When I last bought a non-resident antelope permit in Wyoming, it cost $105 in
1992. In today’s adjusted dollars that same license should only cost $156.37.
But it’s actually $286. Interestingly, you almost can’t get drawn for a general
pronghorn tag today for the hunts I generally applied for back then (five to
six percent drawing success rates vs. 80 to 90 percent draw rates in the early
1990s), so they offer a $30 preference point to give you additional chances in
the draw for each year you buy a preference point. With the maximum number of
preference points, I still would only face about a 25 percent chance of getting
a tag. But wait, if you want to cough up $526 (plus the $30 for the preference
point in case you don’t get drawn), you are put in a special tag pool, and your
drawing odds jump up to nearly 100 percent, especially if you have a preference
point or two.

The reality is that to get a pronghorn tag as easily as I did in the early
1990s (when I was drawn every year I applied), I would have to spend $556 to
have a reasonable shot at a tag in Wyoming these days.

I went back and checked my tax returns. I don’t make 2 1/2 times what I did in
1992, and I certainly don’t make five times as much. Yet, the Wyoming Game and
Fish Department is raking in those kinds of dollars on mere antelope tags.

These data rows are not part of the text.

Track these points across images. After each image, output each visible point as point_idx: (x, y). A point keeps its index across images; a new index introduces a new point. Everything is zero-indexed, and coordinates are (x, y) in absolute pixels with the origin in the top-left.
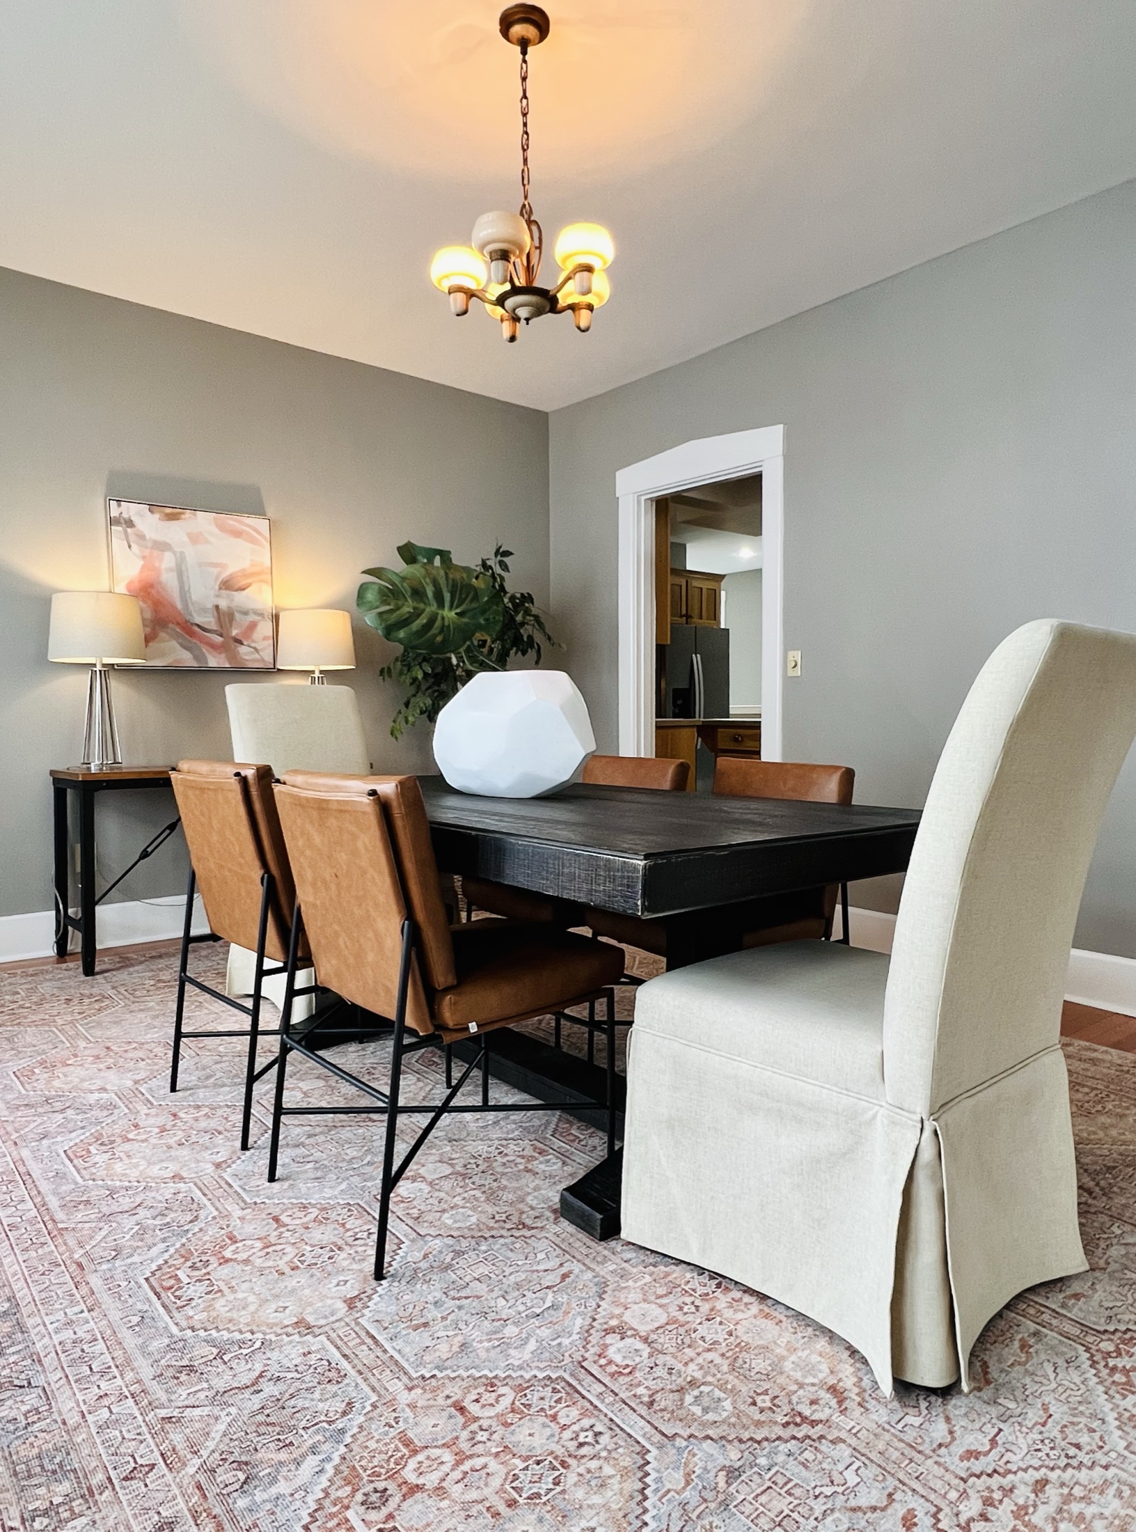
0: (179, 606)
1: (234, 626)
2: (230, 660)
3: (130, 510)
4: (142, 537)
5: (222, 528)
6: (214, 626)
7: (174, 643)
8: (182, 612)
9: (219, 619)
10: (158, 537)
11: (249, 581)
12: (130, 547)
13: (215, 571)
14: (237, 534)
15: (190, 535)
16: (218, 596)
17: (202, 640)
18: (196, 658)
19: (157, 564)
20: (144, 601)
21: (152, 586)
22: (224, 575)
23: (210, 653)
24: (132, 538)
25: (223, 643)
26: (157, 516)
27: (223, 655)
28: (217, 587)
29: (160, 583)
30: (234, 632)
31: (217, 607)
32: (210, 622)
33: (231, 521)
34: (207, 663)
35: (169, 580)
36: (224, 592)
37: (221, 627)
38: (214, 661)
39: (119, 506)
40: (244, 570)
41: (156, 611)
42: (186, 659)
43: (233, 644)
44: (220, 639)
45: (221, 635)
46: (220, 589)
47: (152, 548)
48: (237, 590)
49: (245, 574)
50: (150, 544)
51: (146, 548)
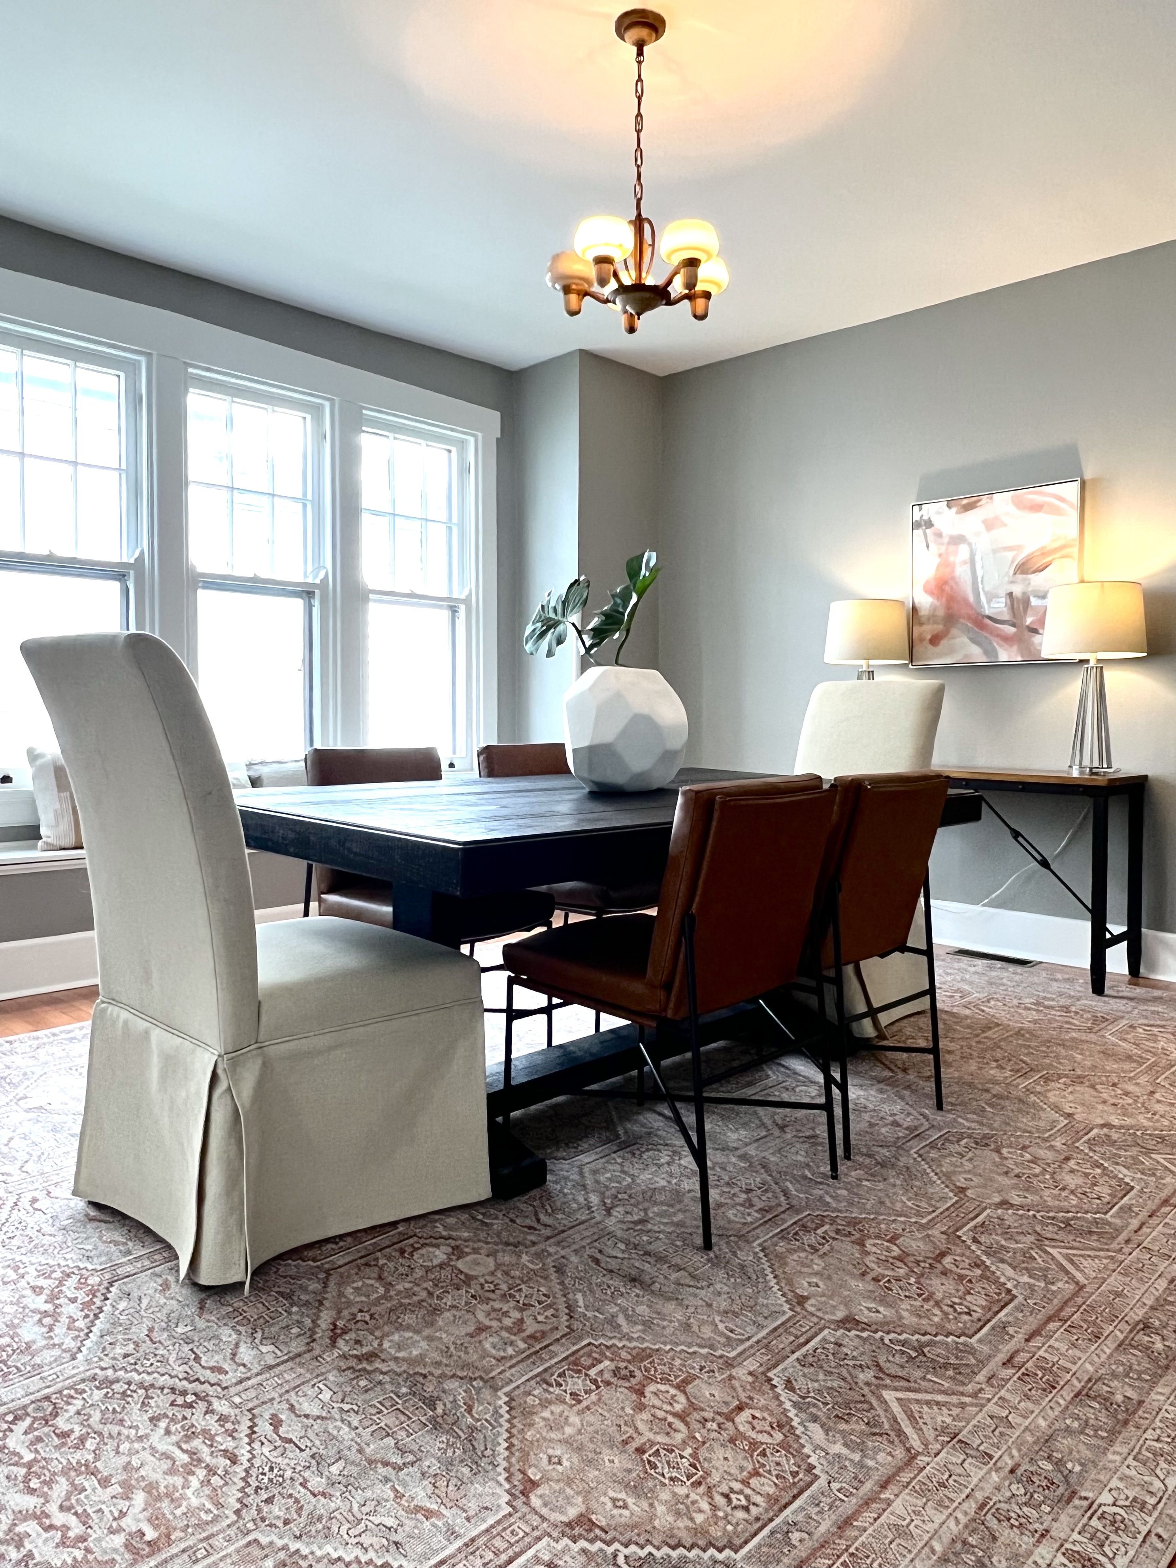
0: (971, 599)
1: (1029, 612)
2: (1021, 652)
3: (930, 510)
4: (939, 535)
5: (1020, 505)
6: (1006, 617)
7: (965, 639)
8: (974, 605)
9: (1012, 605)
10: (955, 532)
11: (1049, 559)
12: (928, 547)
13: (1010, 555)
14: (1036, 508)
15: (985, 522)
16: (1012, 582)
17: (992, 632)
18: (986, 653)
19: (952, 559)
20: (938, 599)
21: (945, 583)
22: (1021, 556)
23: (1001, 646)
24: (931, 538)
25: (1015, 634)
26: (954, 510)
27: (1015, 648)
28: (1012, 572)
29: (953, 578)
30: (1029, 620)
31: (1010, 594)
32: (1001, 613)
33: (1031, 495)
34: (996, 656)
35: (962, 573)
36: (1020, 577)
37: (1014, 616)
38: (1004, 655)
39: (920, 509)
40: (1043, 548)
41: (948, 608)
42: (977, 655)
43: (1027, 634)
44: (1013, 630)
45: (1014, 625)
46: (1015, 574)
47: (949, 543)
48: (1034, 572)
49: (1044, 553)
50: (946, 540)
51: (942, 544)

Tag increases of these magnitudes and more are common throughout the West. The
cost of bull elk licenses have jumped almost beyond what an average working man
can afford.

In Idaho, a general non-resident hunting license ($141.50) and elk tag
($372.50) will set you back $514 for the 2008 season. Adding a deer will cost
another $255.50, and if you want to hunt upland birds while you’re there, tack
on another $81.75. The good news is that Idaho sells its general big game
licenses on a first-come, first-serve basis starting Dec. 1 each.

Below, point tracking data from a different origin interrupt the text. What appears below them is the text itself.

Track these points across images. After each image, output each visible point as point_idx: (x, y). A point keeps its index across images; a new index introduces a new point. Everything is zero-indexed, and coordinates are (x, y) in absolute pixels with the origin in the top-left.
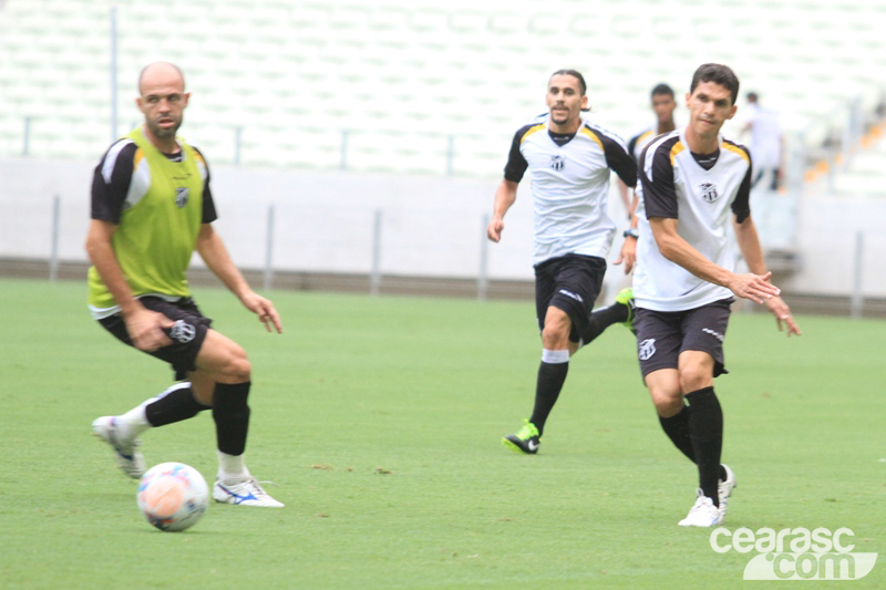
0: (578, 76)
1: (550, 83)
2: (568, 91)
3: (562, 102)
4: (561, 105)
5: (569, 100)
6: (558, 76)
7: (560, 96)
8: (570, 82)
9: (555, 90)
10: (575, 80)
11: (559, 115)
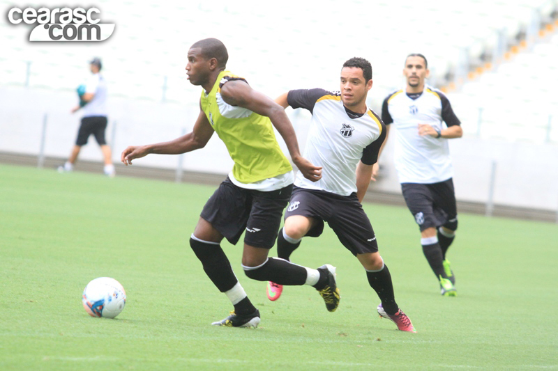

In Wyoming, the 2008 elk license will cost $591 unless you want to get in the
special pool where your odds of getting a tag are better, and then you’ll pay
$1,071. The elk bonus point is $50 each year over and above these costs. In
Arizona, the basic hunting license in 2007 was $151.25 -- and you have to buy
that before you can even apply for an elk tag -- and the elk tag was another
$595. Colorado looked like a bargain with its $501 elk license for this past
fall.

Most of the average hunters I know don’t even apply for things like bighorn
sheep or moose anymore because most states require that you include the whole
tag amount when applying, which the agency keeps for three to six months,
before sending you a refund when you don’t draw a tag. In Colorado, the bighorn
tag fee was $1,716 this season, and a sheep tag will set you back $2,266 in
Wyoming for this coming fall.

Once upon a time, a guy could simply send in the application fee of $5 or $6
and pay the tag fee IF he was drawn. A lot of regular guys applied for sheep
hunts in all the Western states. Not any more. It has become a wealthy man’s
activity. Game departments have nestled up in bed with guides and outfitters to
make sure wealthy clients have a better chance at getting limited tags. It’s
become a racket, but game agencies say it is needed to help them cover their
growing costs -- which is bunk, of course.

If the agencies’ fees weren’t so high and the tag allocation system wasn’t
biased toward those with the most money, maybe license and tag sales wouldn’t
be steadily declining. Maybe agencies wouldn’t need to keep raising fees and
selling the soul of hunting to the highest bidder.